O problema de acreditar nos mitos

Desde a famosa dramatização pelo rádio de a “Guerra dos Mundos”, de H.G. Wells, idealizada por Orson Welles, o tema da invasão alienígena – um gênero à parte na ficção científica – fascina as pessoas. Em 1938, a abordagem realista da transmissão disseminou pânico pelos EUA. Hoje em dia, filmes, como Independence Day ou, mais recentemente, Skyline, espalham apenas filas nos cinemas.

Mas há um tabu nesses enredos: porque os seres de outro planeta, embora dotados de tecnologia avançadíssima e, teoricamente, parte de uma civilização muito mais evoluída, são sempre monstros de inteligência limitada? E qual o motivo de abandonarem qualquer resquício de civilidade e sempre partirem para a porrada com os terráqueos? Mesmo quando mostram alguma capacidade racional, no máximo, equiparam-se a nossa média.

Invasores com poder de viajar pelas estrelas e, eventualmente, ter milhões, talvez bilhões de anos de evolução à nossa frente, estariam para os humanos, em termos de inteligência, do mesmo modo que o homem comparado aos animais. Ou até mais avançados. Talvez, de um jeito meio Matrix, nem percebêssemos o domínio, de tão sutil, se houvesse um evento do gênero.

Ninguém, entretanto, discute esses “detalhes” menores. Embora pouco lógicas, as narrativas de invasões fazem sucesso porque trabalham com temas essenciais: um medo básico, o do desconhecido, e também uma qualidade fundamental, a capacidade de superação. As pessoas até relevam, como provam as bilheterias, exageros típicos de Hollywood, como o presidente dos EUA pilotando um caça, à frente de uma esquadrilha de jatos em luta contra os aliens (o pior mesmo é os aviões combaterem de igual para igual os veículos espaciais).

Esse é o poder do mito. São histórias poderosas, de heróis, grandes feitos e predestinação. No empreendedorismo, sagas como as de Bill Gates, Steve Jobs e, mais recentemente, Mark Zuckerberg incendeiam a imaginação dos aspirantes a empresários.

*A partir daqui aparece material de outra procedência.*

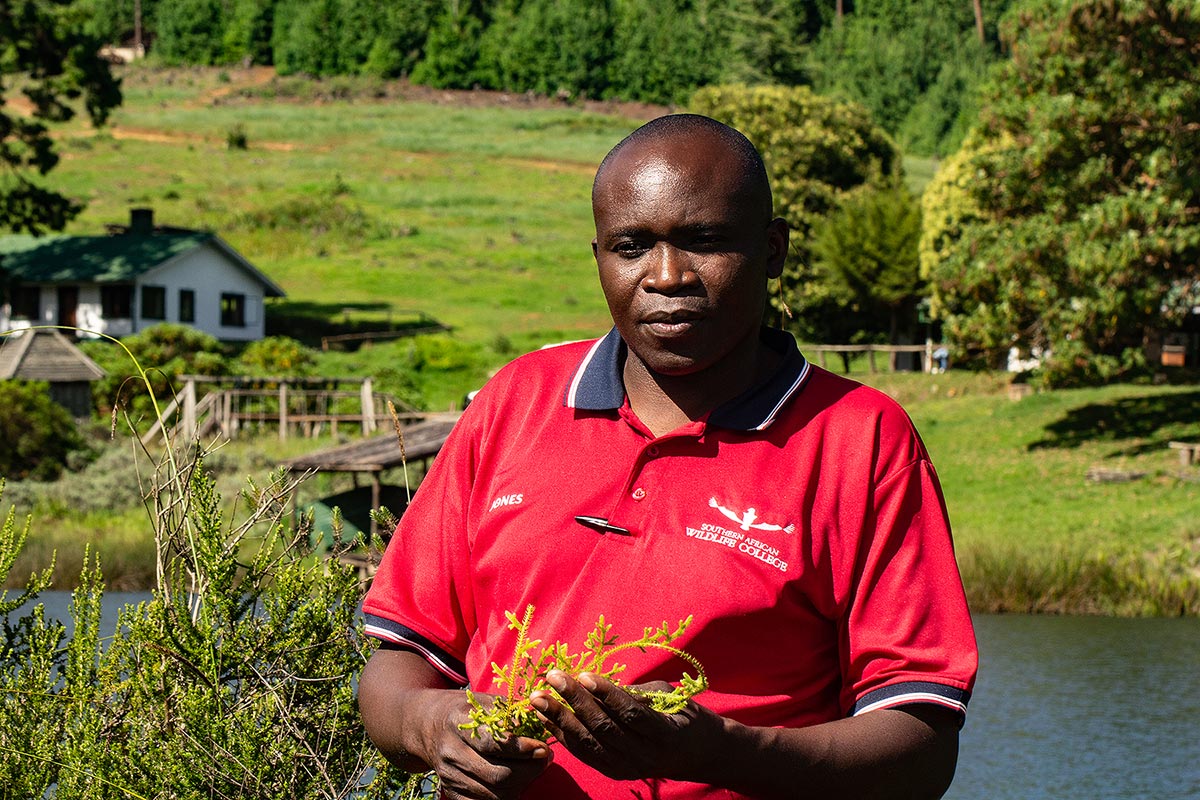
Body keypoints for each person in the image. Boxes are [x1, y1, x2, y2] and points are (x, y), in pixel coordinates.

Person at [358, 114, 977, 800]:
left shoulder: (861, 440)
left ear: (772, 251)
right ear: (599, 255)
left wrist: (723, 753)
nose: (667, 276)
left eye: (703, 241)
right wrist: (435, 722)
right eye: (631, 246)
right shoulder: (514, 404)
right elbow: (397, 669)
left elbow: (920, 749)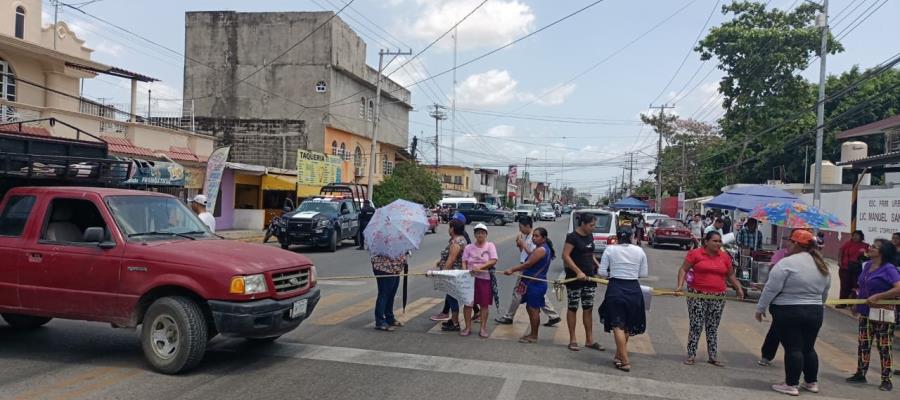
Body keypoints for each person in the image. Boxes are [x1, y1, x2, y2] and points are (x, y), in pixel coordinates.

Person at [754, 230, 831, 396]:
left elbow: (771, 288)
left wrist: (761, 308)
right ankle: (811, 382)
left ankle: (791, 384)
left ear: (796, 244)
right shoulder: (821, 264)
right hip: (815, 311)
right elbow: (825, 291)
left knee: (793, 348)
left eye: (790, 241)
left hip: (789, 310)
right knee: (808, 348)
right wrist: (819, 306)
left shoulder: (787, 263)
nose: (787, 244)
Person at [676, 230, 744, 366]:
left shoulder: (725, 257)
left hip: (718, 296)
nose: (718, 244)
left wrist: (738, 288)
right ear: (706, 242)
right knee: (696, 325)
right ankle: (691, 355)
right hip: (697, 295)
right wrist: (679, 286)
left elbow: (730, 275)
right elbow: (683, 269)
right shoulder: (695, 254)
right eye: (715, 241)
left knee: (712, 326)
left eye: (719, 241)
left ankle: (712, 356)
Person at [846, 239, 900, 392]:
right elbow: (862, 286)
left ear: (882, 253)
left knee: (884, 347)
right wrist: (857, 304)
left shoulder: (889, 269)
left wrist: (879, 296)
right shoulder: (868, 265)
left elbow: (898, 288)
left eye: (874, 247)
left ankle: (886, 379)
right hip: (865, 312)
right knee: (864, 344)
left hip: (882, 312)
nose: (870, 248)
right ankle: (860, 373)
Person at [597, 228, 649, 372]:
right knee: (626, 325)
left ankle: (625, 360)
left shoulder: (610, 250)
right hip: (633, 288)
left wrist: (613, 271)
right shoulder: (639, 251)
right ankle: (619, 355)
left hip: (616, 288)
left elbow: (601, 272)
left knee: (617, 325)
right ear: (632, 237)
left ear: (617, 238)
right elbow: (643, 273)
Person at [495, 216, 562, 326]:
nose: (520, 229)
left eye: (521, 227)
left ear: (527, 226)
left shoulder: (536, 244)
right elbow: (526, 255)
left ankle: (509, 316)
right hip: (530, 273)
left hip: (529, 273)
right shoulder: (531, 239)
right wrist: (520, 246)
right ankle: (553, 315)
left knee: (519, 294)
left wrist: (512, 268)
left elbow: (531, 258)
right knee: (538, 296)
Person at [503, 227, 555, 344]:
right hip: (532, 283)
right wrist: (523, 246)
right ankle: (533, 333)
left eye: (537, 236)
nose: (534, 238)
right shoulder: (540, 249)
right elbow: (531, 256)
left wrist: (512, 269)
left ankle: (534, 336)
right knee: (530, 308)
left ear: (544, 238)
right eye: (534, 236)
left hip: (535, 284)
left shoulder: (541, 249)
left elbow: (527, 264)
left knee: (533, 310)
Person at [562, 212, 603, 352]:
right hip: (575, 278)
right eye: (592, 225)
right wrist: (578, 271)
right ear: (583, 224)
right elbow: (565, 256)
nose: (594, 227)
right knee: (573, 307)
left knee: (588, 308)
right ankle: (573, 339)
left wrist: (599, 267)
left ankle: (589, 340)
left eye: (594, 225)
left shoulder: (590, 235)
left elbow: (590, 254)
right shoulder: (572, 237)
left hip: (590, 278)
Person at [431, 214, 471, 323]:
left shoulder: (456, 242)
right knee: (451, 296)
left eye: (449, 227)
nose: (449, 229)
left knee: (452, 297)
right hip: (454, 272)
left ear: (452, 229)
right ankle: (454, 320)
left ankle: (454, 321)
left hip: (452, 273)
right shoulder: (460, 239)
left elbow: (451, 259)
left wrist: (442, 273)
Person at [461, 223, 498, 338]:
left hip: (485, 279)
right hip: (471, 279)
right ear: (475, 234)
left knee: (484, 305)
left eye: (482, 233)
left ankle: (483, 328)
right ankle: (467, 327)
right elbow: (464, 261)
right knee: (468, 304)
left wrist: (480, 268)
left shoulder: (490, 246)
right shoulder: (469, 247)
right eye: (478, 233)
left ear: (486, 234)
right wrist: (465, 272)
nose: (480, 235)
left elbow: (493, 260)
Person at [372, 253, 408, 331]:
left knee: (391, 295)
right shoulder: (381, 242)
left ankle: (390, 318)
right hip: (385, 268)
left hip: (395, 268)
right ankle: (380, 321)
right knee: (384, 294)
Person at [838, 231, 869, 300]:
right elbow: (841, 251)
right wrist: (839, 261)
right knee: (844, 285)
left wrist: (864, 252)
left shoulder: (865, 245)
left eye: (857, 235)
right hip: (845, 267)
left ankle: (852, 302)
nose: (855, 237)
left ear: (861, 237)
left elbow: (868, 257)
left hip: (857, 269)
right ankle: (842, 302)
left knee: (855, 285)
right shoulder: (848, 243)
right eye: (854, 235)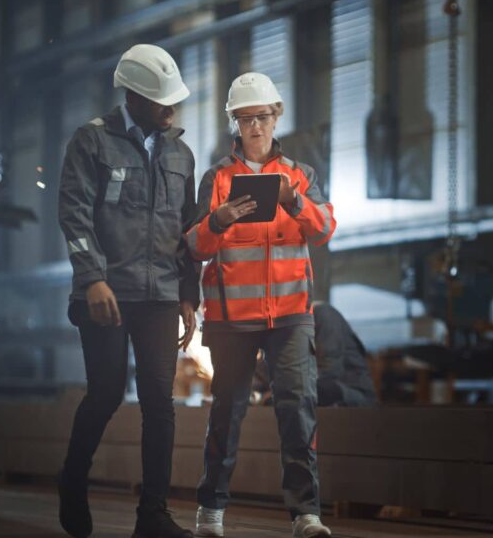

O problema é se a ficção empolga demais. Quando o empreendedor se inebria por histórias de sucesso, contadas sob um ponto de vista glamuroso e, portanto, parcial. O aspirante a empresário pode se ver como um Jedi, imbuído de uma habilidade especial, que o diferencia de todo o resto.

Parece exagero? Pois o entusiasmo muitas vezes nubla a visão para as incongruências do enredo até no nosso dia a dia. Como na síndrome da Mega-Sena. Há uma chance em 50 milhões de se acertar o resultado com seis dezenas. Mas o sonho e as histórias de vencedores parecem criar uma nova realidade, onde o prêmio só depende de você. É isso mesmo. As pessoas passam a acreditar na intuição, na força do pensamento e em qualquer outro fator mágico que lhes dê esperança.

A realidade mostra, no entanto, que há 25 vezes mais possibilidades de ser atingido por raio – uma em 2 milhões - do que ganhar na Mega-Sena. Diferentemente do jogo, a descarga pode ser evitada com precauções de segurança. Mas não existe fórmula que melhore o acaso, no caso da loteria.

Existem, com certeza, pessoas com um talento nato para empreender, mas são exceções e não a regra. Como na música ou nos esportes. Há um Mozart e centenas, talvez milhares, de bons compositores. Ou um Usain Bolt, que corre 100 metros em 9,58 s. E todo o resto da humanidade que assiste ao fenômeno quebrar recordes. Do mesmo modo, para cada Bill Gates ou Steve Jobs surgiram milhares de startups. Antes e depois.

São exemplos extremos, claro. Mas qualquer meta precisa se basear no quadro amplo e real. Ninguém decide, de uma hora para outra, ser um atleta olímpico ou um gênio compositor. Essas biografias são resultado de talento precoce, mas também de muito esforço e dedicação.

Acredito que qualquer um pode escrever seu próprio enredo de sucesso. Prova disso são justamente as histórias da Microsoft, da Apple e do Facebook. Mas é preciso tomar cuidado, quando se tornam fantasias. Inspiração é fundamental, mas, como a diz a máxima de Thomas Edison, repetida como mantra por todos os empresários de sucesso, 99% do resultado vêm da transpiração. É sempre bom também lembrar que, enquanto empreendedor, o happy end talvez seja um happy beginning. E os inimigos – ainda bem – não são alienígenas. Tratam-se, na verdade, de nossas próprias limitações, como o medo do desconhecido, a falta de iniciativa e a arrogância. Épica mesmo deve ser a determinação. O resto é história.